La lutte qui la semaine dernière concernait uniquement le monde rurale et leurs problèmes sont entrain de déborder socialement sur tous les secteurs de la population. Cristina Kirchner n’a pas senti venir le ras le bol et les tensions sous-jacentes qui existaient déjà depuis quelques mois dans la population (y compris celle des villes). Je pense qu’elle n’a plus aucune prise sur la situation et que son gouvernement va rapidement s’effondrer dans les prochains jours.
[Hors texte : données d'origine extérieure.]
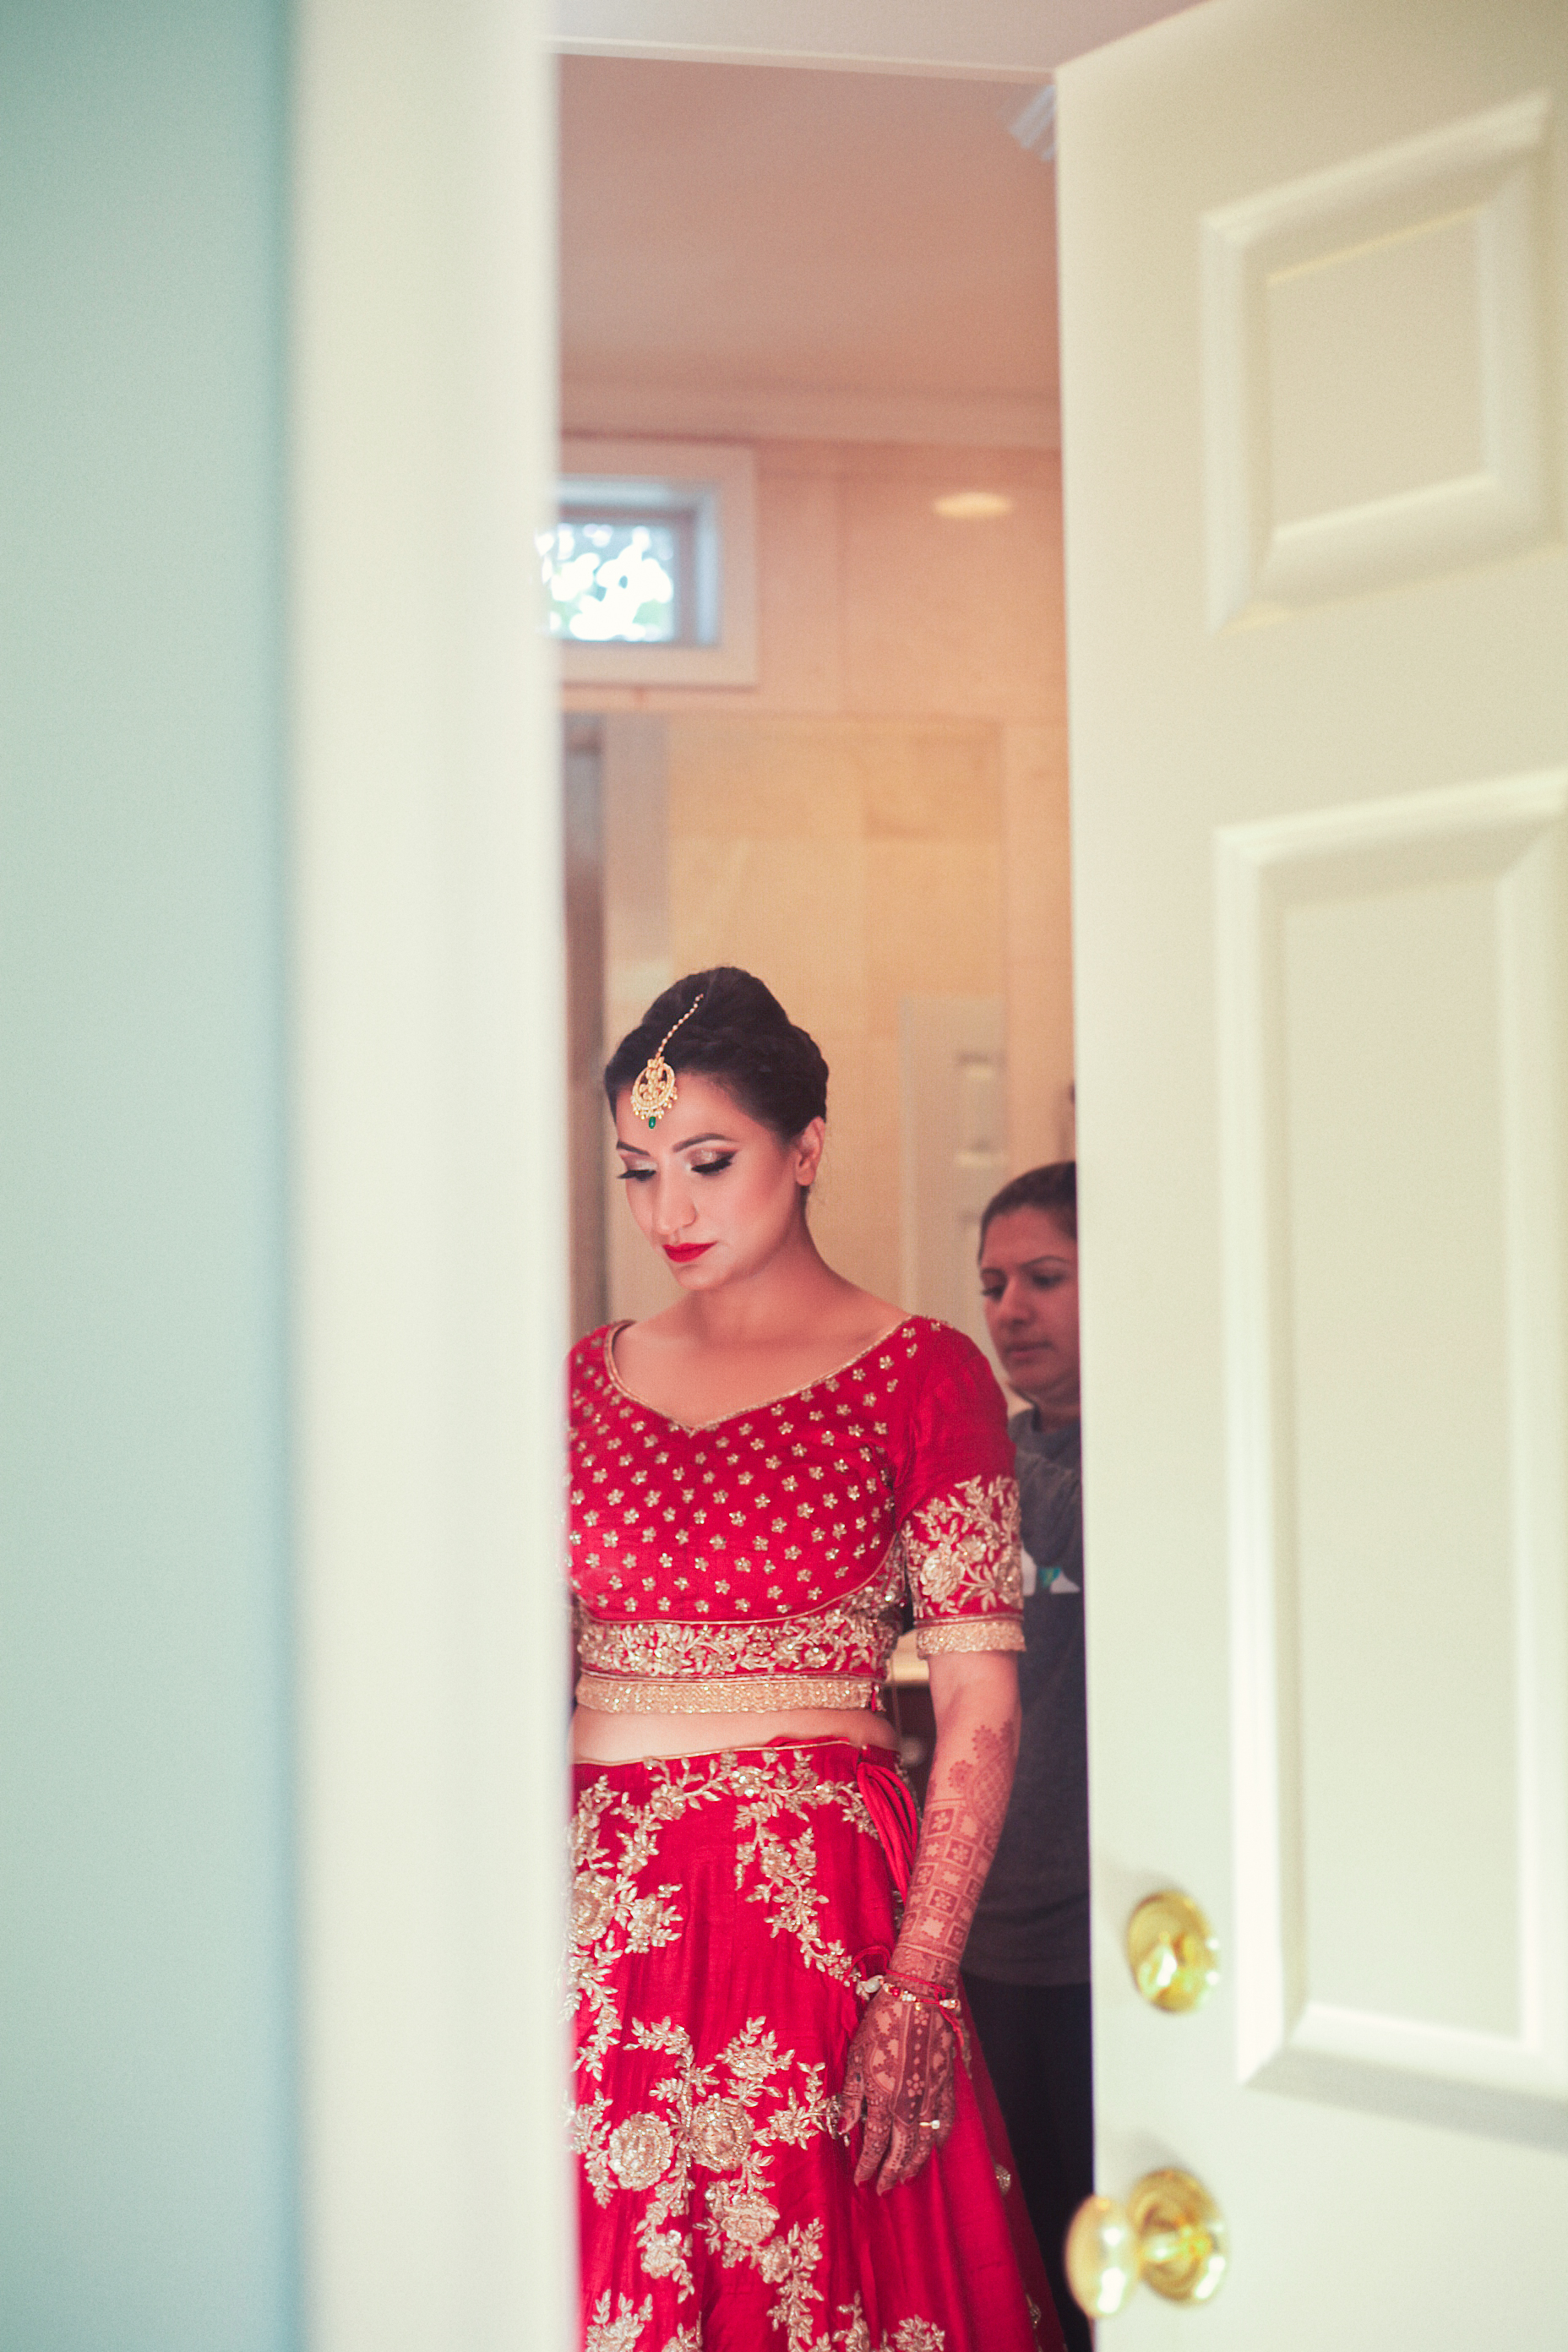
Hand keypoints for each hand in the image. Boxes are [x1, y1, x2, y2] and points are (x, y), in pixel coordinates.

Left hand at [836, 1986, 956, 2193]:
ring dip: (916, 2164)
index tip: (860, 2179)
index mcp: (883, 2099)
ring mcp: (931, 2097)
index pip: (874, 2144)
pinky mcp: (947, 2085)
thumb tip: (844, 2128)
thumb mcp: (857, 2057)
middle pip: (902, 2152)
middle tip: (884, 2188)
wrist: (919, 1998)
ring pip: (925, 2143)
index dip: (867, 2166)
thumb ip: (852, 2097)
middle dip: (891, 2173)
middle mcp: (908, 2105)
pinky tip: (934, 2145)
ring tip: (906, 2176)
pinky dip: (940, 2138)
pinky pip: (946, 2121)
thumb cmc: (882, 2022)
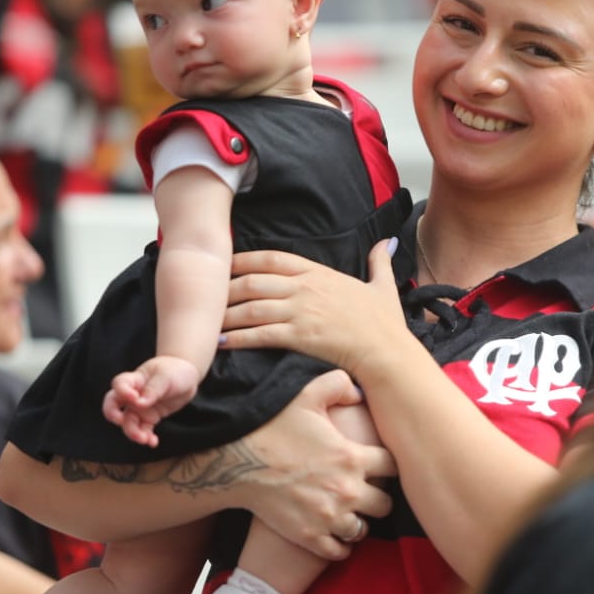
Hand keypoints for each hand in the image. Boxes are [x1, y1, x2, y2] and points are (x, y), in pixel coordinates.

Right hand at [103, 355, 200, 446]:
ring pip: (128, 422)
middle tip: (121, 421)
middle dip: (113, 415)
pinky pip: (143, 430)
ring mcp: (140, 408)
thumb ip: (152, 389)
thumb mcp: (166, 377)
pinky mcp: (149, 418)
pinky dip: (146, 437)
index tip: (134, 398)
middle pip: (113, 405)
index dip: (122, 392)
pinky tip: (152, 442)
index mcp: (135, 380)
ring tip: (144, 439)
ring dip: (133, 432)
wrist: (187, 378)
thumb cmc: (174, 371)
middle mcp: (133, 395)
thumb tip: (139, 404)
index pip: (119, 384)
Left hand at [222, 239, 407, 378]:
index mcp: (319, 273)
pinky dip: (237, 338)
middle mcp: (305, 288)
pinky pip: (259, 334)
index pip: (272, 259)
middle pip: (253, 281)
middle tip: (206, 298)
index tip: (225, 266)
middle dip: (226, 289)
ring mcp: (301, 312)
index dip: (243, 261)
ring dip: (225, 315)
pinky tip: (220, 342)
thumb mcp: (383, 287)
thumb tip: (387, 242)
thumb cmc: (386, 324)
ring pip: (251, 307)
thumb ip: (380, 262)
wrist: (388, 352)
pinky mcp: (299, 337)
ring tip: (206, 322)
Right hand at [234, 370, 395, 560]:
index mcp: (352, 458)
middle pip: (385, 504)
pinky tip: (335, 535)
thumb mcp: (306, 395)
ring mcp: (329, 517)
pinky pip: (339, 551)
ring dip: (358, 521)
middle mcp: (347, 491)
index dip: (389, 465)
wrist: (237, 463)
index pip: (394, 467)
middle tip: (367, 492)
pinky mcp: (309, 537)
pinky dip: (340, 546)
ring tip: (349, 514)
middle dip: (378, 498)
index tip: (380, 465)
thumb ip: (337, 385)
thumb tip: (358, 392)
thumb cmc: (272, 427)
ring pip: (363, 530)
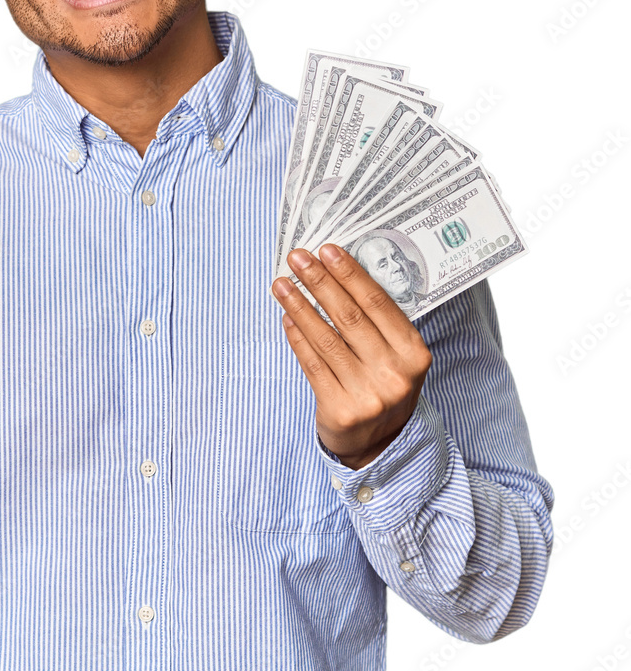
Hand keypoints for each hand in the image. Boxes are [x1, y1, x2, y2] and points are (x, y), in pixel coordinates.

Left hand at [271, 244, 431, 469]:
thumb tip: (337, 274)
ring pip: (326, 339)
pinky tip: (286, 317)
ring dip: (299, 306)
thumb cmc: (383, 385)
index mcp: (413, 353)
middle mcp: (394, 373)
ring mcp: (368, 394)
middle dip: (319, 282)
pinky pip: (312, 365)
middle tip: (297, 258)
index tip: (327, 250)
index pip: (377, 303)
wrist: (379, 444)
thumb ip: (376, 323)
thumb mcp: (395, 355)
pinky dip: (297, 338)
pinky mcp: (341, 410)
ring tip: (281, 284)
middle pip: (349, 317)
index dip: (350, 274)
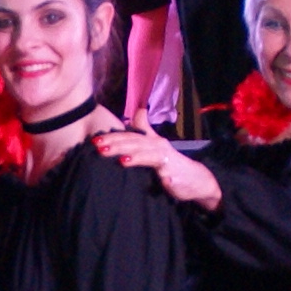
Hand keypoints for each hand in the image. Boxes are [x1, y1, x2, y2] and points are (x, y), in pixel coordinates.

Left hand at [90, 126, 220, 206]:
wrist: (196, 179)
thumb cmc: (170, 163)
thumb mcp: (155, 146)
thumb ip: (145, 130)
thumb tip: (139, 111)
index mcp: (151, 141)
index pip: (129, 136)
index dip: (113, 136)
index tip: (95, 140)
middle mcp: (158, 147)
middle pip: (136, 143)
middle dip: (117, 144)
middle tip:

Vidéo amateur tournée hier soir (mardi 25 mars 2008) |
La cerise sur le gâteau :
Vers 23h, alors que depuis plus 3 heures les manifestants contre Cristina Kirchner occupaient la zone de Plaza de Mayo, diagonal Norte, Avenida de Mayo. Celle-ci n’a pas envoyé la police pour « rétablir l’ordre » mais ses milices. On les appelle les « piqueteros K », en fait ce sont des hommes de main mafieux, avec en tête D’Elia, qui intervient lorsque le clan Kirchner a besoin d’eux. C’était le cas hier. Pas l’ombre d’un policier de la Police fédérale hier soir dans le centre, les piqueteros K avaient ordre de taper sur les manifestants. Sur les photos que vous pouvez voir dans la presse (même européenne), ce sont ceux là qui tabassent du « ruralista » en toute impunité. |
Voilà un long article, mais la situation en moins de 24h a totalement basculé, et ce soir même (26 mars 2008), on attend à nouveau des manifestations à Buenos Aires mais aussi dans les grandes villes comme dans les villages. Certaines routes des provinces de Buenos Aires, Entre Rios, Santa Fe sont coupées aux camions alimentaires.